#### [PROBLEM STATEMENT]
Transcribe the records verbatim, images excluded.

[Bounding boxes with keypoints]
· · · · ·
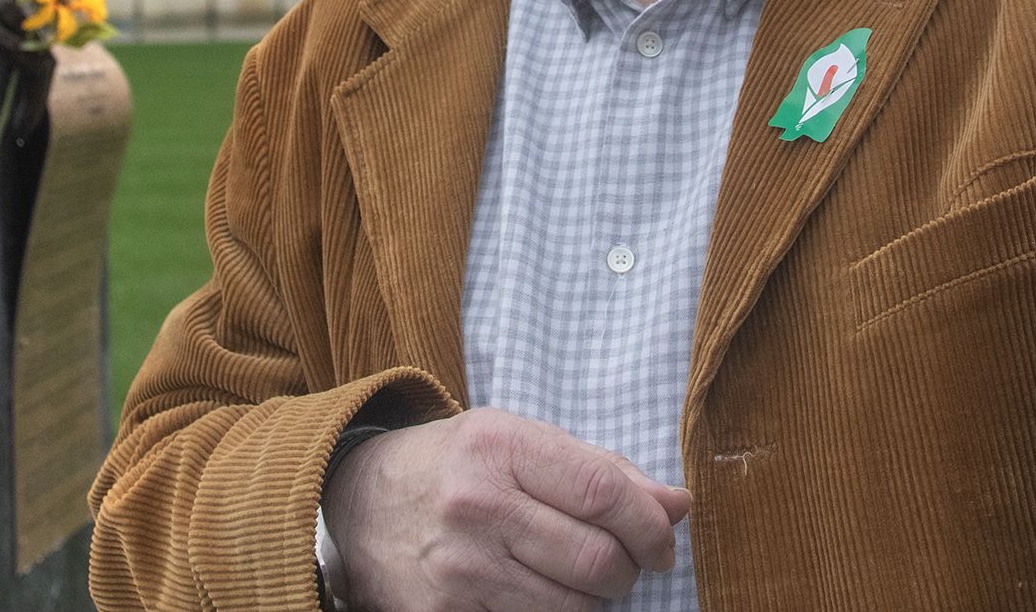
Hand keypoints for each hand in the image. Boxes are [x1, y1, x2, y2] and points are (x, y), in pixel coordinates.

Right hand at [324, 408, 692, 610]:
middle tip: (624, 564)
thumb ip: (602, 471)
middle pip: (596, 560)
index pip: (604, 493)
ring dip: (592, 600)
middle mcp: (476, 506)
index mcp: (499, 446)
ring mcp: (457, 569)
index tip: (662, 540)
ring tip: (576, 576)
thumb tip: (677, 506)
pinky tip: (539, 594)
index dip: (650, 526)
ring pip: (572, 609)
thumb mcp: (519, 441)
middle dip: (628, 570)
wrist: (358, 500)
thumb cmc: (456, 465)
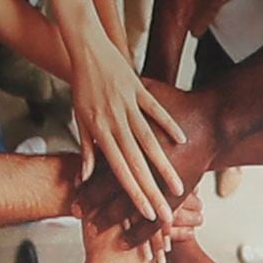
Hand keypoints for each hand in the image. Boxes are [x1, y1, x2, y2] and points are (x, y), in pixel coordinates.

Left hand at [61, 26, 193, 225]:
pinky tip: (183, 141)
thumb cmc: (84, 86)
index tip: (145, 214)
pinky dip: (169, 124)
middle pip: (136, 163)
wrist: (87, 47)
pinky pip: (156, 110)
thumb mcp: (80, 118)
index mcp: (100, 131)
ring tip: (179, 188)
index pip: (118, 170)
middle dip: (151, 191)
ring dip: (164, 166)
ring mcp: (128, 105)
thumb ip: (87, 149)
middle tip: (165, 215)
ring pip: (149, 141)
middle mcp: (115, 121)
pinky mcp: (140, 89)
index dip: (131, 193)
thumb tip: (85, 179)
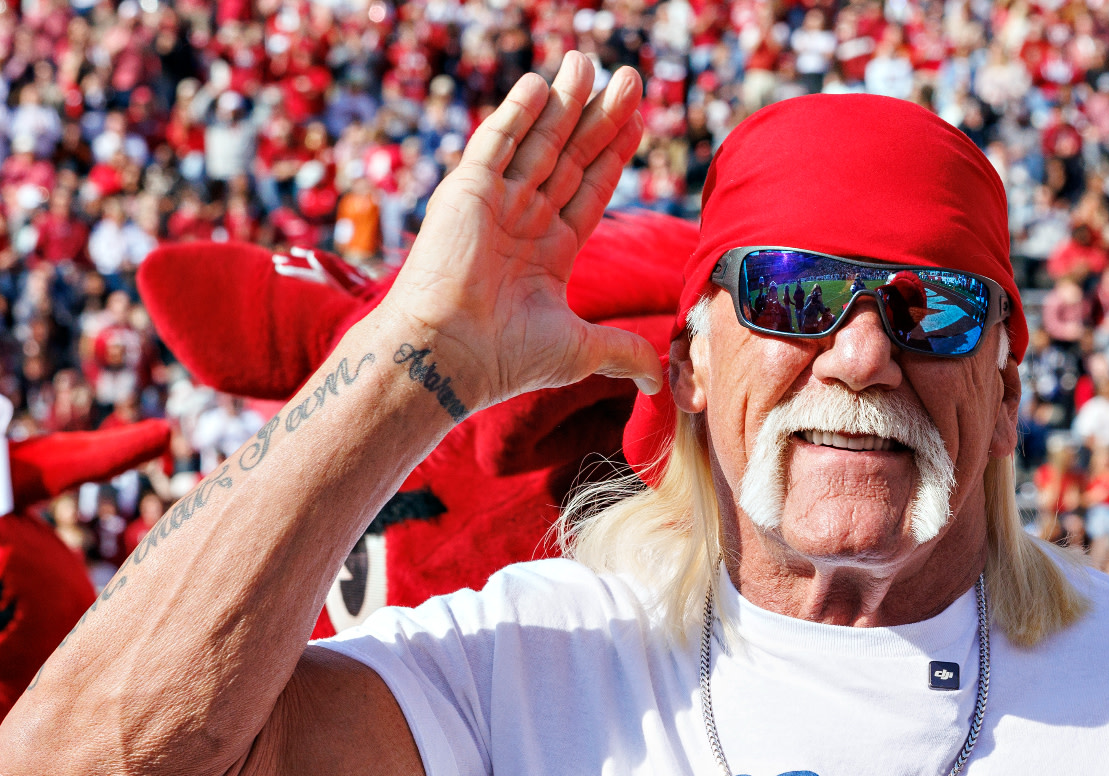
· · · · ·
#### [ANSWER BOX]
Hand keypoints for each hand in the image. Boxes are [x1, y1, x2, y2] and points are (x, y), in pixel coordinates.

Right hand at [324, 408, 692, 610]:
middle tip: (624, 564)
thumb ip: (602, 471)
middle pip: (596, 560)
index pip: (604, 493)
ring dip: (592, 600)
middle mcp: (476, 506)
index mcp: (499, 446)
ring mcp: (457, 569)
index tip: (662, 540)
ring tip: (576, 576)
thumb tip: (677, 506)
pinky tip: (539, 594)
index dip: (650, 526)
ring pip: (572, 609)
thumb mcp: (519, 441)
middle dip: (628, 570)
wrist: (358, 500)
thumb cmc: (456, 465)
Hand keypoints for each hand in the image. Boxes are [x1, y1, x2, y2] and points are (x, y), in pixel coordinates.

Left hand at [61, 26, 193, 225]:
pinky tip: (183, 141)
thumb cmc: (84, 86)
index tip: (145, 214)
pinky dip: (169, 124)
middle pip: (136, 163)
wrist: (87, 47)
pinky pip: (156, 110)
thumb mcp: (80, 118)
index mcp: (100, 131)
ring tip: (179, 188)
index pip: (118, 170)
middle dip: (151, 191)
ring dip: (164, 166)
ring mcp: (128, 105)
thumb ip: (87, 149)
middle tip: (165, 215)
ring pip: (149, 141)
middle mcp: (115, 121)
pinky mcp: (140, 89)
index dip: (131, 193)
thumb tip: (85, 179)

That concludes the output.